- AIM OF THE TASK: Reproduce every entry exactly.

Extracted page text data:
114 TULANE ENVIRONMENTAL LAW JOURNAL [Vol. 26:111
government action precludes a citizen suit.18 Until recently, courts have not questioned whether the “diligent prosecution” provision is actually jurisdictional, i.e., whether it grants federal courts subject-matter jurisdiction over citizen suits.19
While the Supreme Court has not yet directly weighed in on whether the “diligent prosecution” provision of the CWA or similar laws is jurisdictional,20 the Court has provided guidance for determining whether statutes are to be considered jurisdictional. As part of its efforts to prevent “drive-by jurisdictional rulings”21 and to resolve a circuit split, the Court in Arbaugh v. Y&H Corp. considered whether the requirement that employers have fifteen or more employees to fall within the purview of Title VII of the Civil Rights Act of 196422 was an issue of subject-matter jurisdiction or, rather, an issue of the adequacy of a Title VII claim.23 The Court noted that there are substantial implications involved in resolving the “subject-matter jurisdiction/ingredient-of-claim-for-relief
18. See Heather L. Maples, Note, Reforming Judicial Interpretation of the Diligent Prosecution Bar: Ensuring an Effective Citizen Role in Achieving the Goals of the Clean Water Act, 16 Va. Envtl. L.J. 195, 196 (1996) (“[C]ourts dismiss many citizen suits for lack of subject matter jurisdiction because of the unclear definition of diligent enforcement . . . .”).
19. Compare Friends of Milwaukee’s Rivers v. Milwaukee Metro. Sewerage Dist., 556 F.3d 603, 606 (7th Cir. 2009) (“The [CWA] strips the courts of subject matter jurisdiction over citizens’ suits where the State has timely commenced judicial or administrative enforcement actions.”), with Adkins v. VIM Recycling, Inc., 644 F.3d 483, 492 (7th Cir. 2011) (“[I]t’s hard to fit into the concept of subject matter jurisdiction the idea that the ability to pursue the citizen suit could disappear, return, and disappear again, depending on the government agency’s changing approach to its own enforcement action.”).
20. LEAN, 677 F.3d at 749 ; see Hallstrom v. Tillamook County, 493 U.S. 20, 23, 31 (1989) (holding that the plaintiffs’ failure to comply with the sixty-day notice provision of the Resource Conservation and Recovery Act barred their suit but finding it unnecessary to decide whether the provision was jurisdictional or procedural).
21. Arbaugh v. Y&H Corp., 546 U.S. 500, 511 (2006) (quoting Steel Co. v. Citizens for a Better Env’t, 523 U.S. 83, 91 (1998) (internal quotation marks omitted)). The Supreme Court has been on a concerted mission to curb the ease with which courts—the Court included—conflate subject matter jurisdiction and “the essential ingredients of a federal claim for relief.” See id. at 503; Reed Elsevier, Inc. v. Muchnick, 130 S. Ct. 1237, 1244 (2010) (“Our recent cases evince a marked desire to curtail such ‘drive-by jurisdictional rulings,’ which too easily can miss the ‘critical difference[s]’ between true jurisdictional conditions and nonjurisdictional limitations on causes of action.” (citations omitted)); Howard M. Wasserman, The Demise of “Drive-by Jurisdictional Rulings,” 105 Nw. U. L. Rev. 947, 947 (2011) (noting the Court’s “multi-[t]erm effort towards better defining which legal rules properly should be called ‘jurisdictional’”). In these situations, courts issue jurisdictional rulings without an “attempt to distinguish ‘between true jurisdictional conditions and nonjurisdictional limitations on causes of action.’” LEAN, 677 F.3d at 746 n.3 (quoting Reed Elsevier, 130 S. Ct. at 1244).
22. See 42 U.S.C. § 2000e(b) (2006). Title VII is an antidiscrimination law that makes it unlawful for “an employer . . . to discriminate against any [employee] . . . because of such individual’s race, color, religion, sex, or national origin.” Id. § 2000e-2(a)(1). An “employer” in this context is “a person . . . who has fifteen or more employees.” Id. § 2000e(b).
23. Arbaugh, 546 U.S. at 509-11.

- EXERCISE ANSWER:
114 TULANE ENVIRONMENTAL LAW JOURNAL [Vol. 26:111
government action precludes a citizen suit.18 Until recently, courts have not questioned whether the “diligent prosecution” provision is actually jurisdictional, i.e., whether it grants federal courts subject-matter jurisdiction over citizen suits.19
While the Supreme Court has not yet directly weighed in on whether the “diligent prosecution” provision of the CWA or similar laws is jurisdictional,20 the Court has provided guidance for determining whether statutes are to be considered jurisdictional. As part of its efforts to prevent “drive-by jurisdictional rulings”21 and to resolve a circuit split, the Court in Arbaugh v. Y&H Corp. considered whether the requirement that employers have fifteen or more employees to fall within the purview of Title VII of the Civil Rights Act of 196422 was an issue of subject-matter jurisdiction or, rather, an issue of the adequacy of a Title VII claim.23 The Court noted that there are substantial implications involved in resolving the “subject-matter jurisdiction/ingredient-of-claim-for-relief
18. See Heather L. Maples, Note, Reforming Judicial Interpretation of the Diligent Prosecution Bar: Ensuring an Effective Citizen Role in Achieving the Goals of the Clean Water Act, 16 Va. Envtl. L.J. 195, 196 (1996) (“[C]ourts dismiss many citizen suits for lack of subject matter jurisdiction because of the unclear definition of diligent enforcement . . . .”).
19. Compare Friends of Milwaukee’s Rivers v. Milwaukee Metro. Sewerage Dist., 556 F.3d 603, 606 (7th Cir. 2009) (“The [CWA] strips the courts of subject matter jurisdiction over citizens’ suits where the State has timely commenced judicial or administrative enforcement actions.”), with Adkins v. VIM Recycling, Inc., 644 F.3d 483, 492 (7th Cir. 2011) (“[I]t’s hard to fit into the concept of subject matter jurisdiction the idea that the ability to pursue the citizen suit could disappear, return, and disappear again, depending on the government agency’s changing approach to its own enforcement action.”).
20. LEAN, 677 F.3d at 749 ; see Hallstrom v. Tillamook County, 493 U.S. 20, 23, 31 (1989) (holding that the plaintiffs’ failure to comply with the sixty-day notice provision of the Resource Conservation and Recovery Act barred their suit but finding it unnecessary to decide whether the provision was jurisdictional or procedural).
21. Arbaugh v. Y&H Corp., 546 U.S. 500, 511 (2006) (quoting Steel Co. v. Citizens for a Better Env’t, 523 U.S. 83, 91 (1998) (internal quotation marks omitted)). The Supreme Court has been on a concerted mission to curb the ease with which courts—the Court included—conflate subject matter jurisdiction and “the essential ingredients of a federal claim for relief.” See id. at 503; Reed Elsevier, Inc. v. Muchnick, 130 S. Ct. 1237, 1244 (2010) (“Our recent cases evince a marked desire to curtail such ‘drive-by jurisdictional rulings,’ which too easily can miss the ‘critical difference[s]’ between true jurisdictional conditions and nonjurisdictional limitations on causes of action.” (citations omitted)); Howard M. Wasserman, The Demise of “Drive-by Jurisdictional Rulings,” 105 Nw. U. L. Rev. 947, 947 (2011) (noting the Court’s “multi-[t]erm effort towards better defining which legal rules properly should be called ‘jurisdictional’”). In these situations, courts issue jurisdictional rulings without an “attempt to distinguish ‘between true jurisdictional conditions and nonjurisdictional limitations on causes of action.’” LEAN, 677 F.3d at 746 n.3 (quoting Reed Elsevier, 130 S. Ct. at 1244).
22. See 42 U.S.C. § 2000e(b) (2006). Title VII is an antidiscrimination law that makes it unlawful for “an employer . . . to discriminate against any [employee] . . . because of such individual’s race, color, religion, sex, or national origin.” Id. § 2000e-2(a)(1). An “employer” in this context is “a person . . . who has fifteen or more employees.” Id. § 2000e(b).
23. Arbaugh, 546 U.S. at 509-11.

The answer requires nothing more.